Du Jour: TJ McConnaughey, Louisiana Culinary Institute
May was a big month for Louisiana Culinary Institute student TJ McConnaughey. The Travers City, Mich., native won the right to cook at the 2010 Cannes International Film Festival’s American Pavilion. “It was the trip of lifetime,” said McConnaughey, 25. In the weeks leading up to the festival, McConnaughey and several other LCI students participated in the school’s annual Race to Cannes face-off, in which they produced original recipes using assigned ingredients. McConnaughey won top honors, sealing the deal in the final “vegetarian” round with a duet of homemade ravioli. One he filled with mock Spanish chorizo of chilies, mushrooms, spices and tofu passed through a meat grinder to give it the right texture. The other was stuffed with silken tofu seasoned to taste like ricotta cheese. Two sauces accompanied the dish, simple butter tomato and roasted eggplant puree.
At the American Pavilion, McConnaughey and LCI second prize winner, Nathan Roose, cooked fast and furiously in close quarters for nearly two weeks.
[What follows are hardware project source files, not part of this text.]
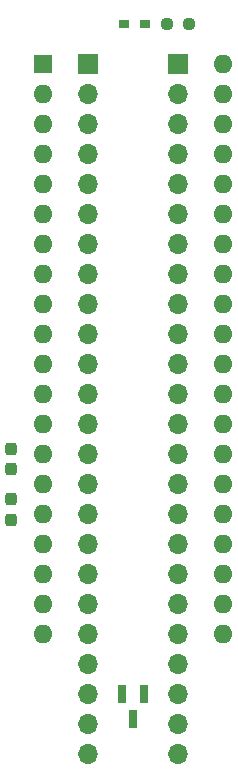
<source format=gbr>
G04 #@! TF.GenerationSoftware,KiCad,Pcbnew,8.0.4+dfsg-1*
G04 #@! TF.CreationDate,2025-02-23T17:26:57+09:00*
G04 #@! TF.ProjectId,bionic-tms99105,62696f6e-6963-42d7-946d-733939313035,2*
G04 #@! TF.SameCoordinates,Original*
G04 #@! TF.FileFunction,Soldermask,Top*
G04 #@! TF.FilePolarity,Negative*
%FSLAX46Y46*%
G04 Gerber Fmt 4.6, Leading zero omitted, Abs format (unit mm)*
G04 Created by KiCad (PCBNEW 8.0.4+dfsg-1) date 2025-02-23 17:26:57*
%MOMM*%
%LPD*%
G01*
G04 APERTURE LIST*
G04 Aperture macros list*
%AMRoundRect*
0 Rectangle with rounded corners*
0 $1 Rounding radius*
0 $2 $3 $4 $5 $6 $7 $8 $9 X,Y pos of 4 corners*
0 Add a 4 corners polygon primitive as box body*
4,1,4,$2,$3,$4,$5,$6,$7,$8,$9,$2,$3,0*
0 Add four circle primitives for the rounded corners*
1,1,$1+$1,$2,$3*
1,1,$1+$1,$4,$5*
1,1,$1+$1,$6,$7*
1,1,$1+$1,$8,$9*
0 Add four rect primitives between the rounded corners*
20,1,$1+$1,$2,$3,$4,$5,0*
20,1,$1+$1,$4,$5,$6,$7,0*
20,1,$1+$1,$6,$7,$8,$9,0*
20,1,$1+$1,$8,$9,$2,$3,0*%
G04 Aperture macros list end*
%ADD10R,0.660400X1.625600*%
%ADD11R,1.600000X1.600000*%
%ADD12O,1.600000X1.600000*%
%ADD13O,1.700000X1.700000*%
%ADD14R,1.700000X1.700000*%
%ADD15R,0.965200X0.762000*%
%ADD16RoundRect,0.237500X-0.250000X-0.237500X0.250000X-0.237500X0.250000X0.237500X-0.250000X0.237500X0*%
%ADD17RoundRect,0.237500X-0.237500X0.300000X-0.237500X-0.300000X0.237500X-0.300000X0.237500X0.300000X0*%
%ADD18RoundRect,0.237500X0.237500X-0.300000X0.237500X0.300000X-0.237500X0.300000X-0.237500X-0.300000X0*%
G04 APERTURE END LIST*
D10*
X114650001Y-128420000D03*
X112749999Y-128420000D03*
X113700000Y-130552000D03*
D11*
X106080000Y-75080000D03*
D12*
X106080000Y-77620000D03*
X106080000Y-80160000D03*
X106080000Y-82700000D03*
X106080000Y-85240000D03*
X106080000Y-87780000D03*
X106080000Y-90320000D03*
X106080000Y-92860000D03*
X106080000Y-95400000D03*
X106080000Y-97940000D03*
X106080000Y-100480000D03*
X106080000Y-103020000D03*
X106080000Y-105560000D03*
X106080000Y-108100000D03*
X106080000Y-110640000D03*
X106080000Y-113180000D03*
X106080000Y-115720000D03*
X106080000Y-118260000D03*
X106080000Y-120800000D03*
X106080000Y-123340000D03*
X121320000Y-123340000D03*
X121320000Y-120800000D03*
X121320000Y-118260000D03*
X121320000Y-115720000D03*
X121320000Y-113180000D03*
X121320000Y-110640000D03*
X121320000Y-108100000D03*
X121320000Y-105560000D03*
X121320000Y-103020000D03*
X121320000Y-100480000D03*
X121320000Y-97940000D03*
X121320000Y-95400000D03*
X121320000Y-92860000D03*
X121320000Y-90320000D03*
X121320000Y-87780000D03*
X121320000Y-85240000D03*
X121320000Y-82700000D03*
X121320000Y-80160000D03*
X121320000Y-77620000D03*
X121320000Y-75080000D03*
D13*
X117510000Y-133500000D03*
X117510000Y-130960000D03*
X117510000Y-128420000D03*
X117510000Y-125880000D03*
X117510000Y-123340000D03*
X117510000Y-120800000D03*
X117510000Y-118260000D03*
X117510000Y-115720000D03*
X117510000Y-113180000D03*
X117510000Y-110640000D03*
X117510000Y-108100000D03*
X117510000Y-105560000D03*
X117510000Y-103020000D03*
X117510000Y-100480000D03*
X117510000Y-97940000D03*
X117510000Y-95400000D03*
X117510000Y-92860000D03*
X117510000Y-90320000D03*
X117510000Y-87780000D03*
X117510000Y-85240000D03*
X117510000Y-82700000D03*
X117510000Y-80160000D03*
X117510000Y-77620000D03*
D14*
X117510000Y-75080000D03*
X109890000Y-75080000D03*
D13*
X109890000Y-77620000D03*
X109890000Y-80160000D03*
X109890000Y-82700000D03*
X109890000Y-85240000D03*
X109890000Y-87780000D03*
X109890000Y-90320000D03*
X109890000Y-92860000D03*
X109890000Y-95400000D03*
X109890000Y-97940000D03*
X109890000Y-100480000D03*
X109890000Y-103020000D03*
X109890000Y-105560000D03*
X109890000Y-108100000D03*
X109890000Y-110640000D03*
X109890000Y-113180000D03*
X109890000Y-115720000D03*
X109890000Y-118260000D03*
X109890000Y-120800000D03*
X109890000Y-123340000D03*
X109890000Y-125880000D03*
X109890000Y-128420000D03*
X109890000Y-130960000D03*
X109890000Y-133500000D03*
D15*
X114703300Y-71651000D03*
X112950700Y-71651000D03*
D16*
X116597500Y-71651000D03*
X118422500Y-71651000D03*
D17*
X103413000Y-111910000D03*
X103413000Y-113635000D03*
D18*
X103413000Y-109343500D03*
X103413000Y-107618500D03*
M02*

</source>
The tent housed a bar and restaurant and was the main stop for hungry Americans in the film business. The kitchen, however, was tiny. “It was like one in a small mobile home, and there were usually about 4-6 people working in it,” says McConnaughey. With access to only Panini grills, toaster ovens and hot plates, and with pressure to produce sometimes 200 plates at a time, McConnaughey says it taught him a valuable lesson: efficiency.
McConnaughey chose Baton Rouge for his culinary arts degree because he was drawn to the flavors of South Louisiana and the American South. Over the course of his tenure at LCI, he’s become a faithful user of native ingredients. “Grits,” he says, “I’m totally in love with them.”